Opinion
September 18, October 16, 1924.
November 24, 1924.
Present: RUGG, C.J., BRALEY, CROSBY, PIERCE, SANDERSON, JJ.
Conversion, Of shares of corporate stock. Forgery. Corporation, Transfer of shares. Pledge. Estoppel.
One to whom the owner of shares of stock in a corporation had delivered his certificates, indorsed in blank, for safe keeping, forged the name of the owner upon an application to the corporation for a loan and upon a note to the corporation, and delivered to it the application, the note, and the certificates, in return for which the corporation sent by mail, addressed to the owner in care of the bailee, a check payable to the owner's order. The bailee received the check, forged the name of the owner thereon, and collected it through his own checking account. The owner and the corporation acted in good faith. Upon failure of the owner to pay the note, the corporation sold the stock and bought it at foreclosure sale. The owner, upon learning of the acts of the bailee, brought an action of tort for conversion against the corporation. Held, that
(1) The delivery of the stock to the corporation in the circumstances was not a pledge;
(2) The defendant's check to the plaintiff's order, having been paid by the bank on which it was drawn on a forged indorsement, was not paid by the defendant's order, and therefore the defendant was not a holder of the shares of stock for value;
(3) The defendant not being a holder of the shares of stock for value, a custom, of which there was evidence, as to certificates of stock indorsed in blank being regarded as bearer certificates, passing by delivery from hand to hand and being considered negotiable, was immaterial;
(4) The sale and delivery of the stock in foreclosure were a conversion;
(5) A finding for the plaintiff was warranted.

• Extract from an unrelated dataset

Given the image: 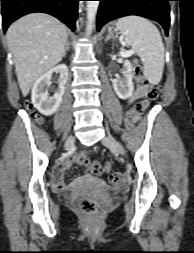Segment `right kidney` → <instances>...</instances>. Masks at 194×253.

TORT for conversion of shares of stock in the defendant, the property of the plaintiff. Writ dated August 14, 1923.
In the Superior Court, the action was heard by Weed, J., without a jury. Material evidence is described in the opinion. The trial judge found for the plaintiff in the sum of $529.75 and reported the action to this court for determination upon the stipulation of counsel for the parties that if the facts did not as a matter of law warrant a finding for the plaintiff, judgment was to be entered for the defendant; otherwise judgment was to be entered for the plaintiff.
The case was submitted on briefs.
H.E. Allen, W.W. Yerrall, R.S. Bellows, for the plaintiff.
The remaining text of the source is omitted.